Answer these questions from the article below on the flier ban during convocation:
1. During which hours is handing out fliers prohibited?
2. Since when has the policy been in effect?
3. How many students attend convocation?

:: SOURCE DOCUMENT ::
· · · ·

The rule preventing leaflets may run afoul of groups’ First Amendment rights.

As most first-year students experience information overload during the first days of school, the information from one type of source will temporarily stop flowing.

The Student Unions & Activities office notified all University student groups that handing out fliers will be prohibited on Northrop, Riverbend and Coffman Plazas, as well as on Northrop Mall, during convocation today, from 4 p.m. to 7 p.m.

Silha Professor of Media Ethics and Law Jane Kirtley said she believes the policy is questionable because it restricts the right to free speech provided by the First Amendment.

“You really have to look at it with a close eye and ask yourself Ö ‘What is the compelling interest that the University is articulating to justify these restrictions?’ ” she said.

However, Assistant Director for Student Activities Megan Sweet said the policy was also effective in previous years and doesn’t apply only to convocation, but in any outdoor area reserved for a specific activity.

The policy, effective as of March 2000, allows students to hand out literature with regard to reasonable restrictions on time, place and manner of the distribution, she said.

Sweet said it’s useful in this case to efficiently move the 5,000 students who attend convocation from Northrop to Coffman without obstruction from student group members.

“We provide (student groups) with information on the front side so that they don’t get into trouble,” she said.

However, Kirtley said the University could risk sending the wrong message to first-year students.

“Are they essentially trying to say Ö that this is just an isolated community where everybody kind of gets along and nobody with conflicting viewpoints ever expresses those views?” she said.

· · · ·

:: EXTRACTED DATA ::
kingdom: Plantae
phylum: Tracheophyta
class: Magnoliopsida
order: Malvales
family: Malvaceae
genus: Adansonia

· · · ·

:: WRITTEN SOLUTION ::
1. From 4 p.m. to 7 p.m.
2. Since March 2000.
3. 5,000 students.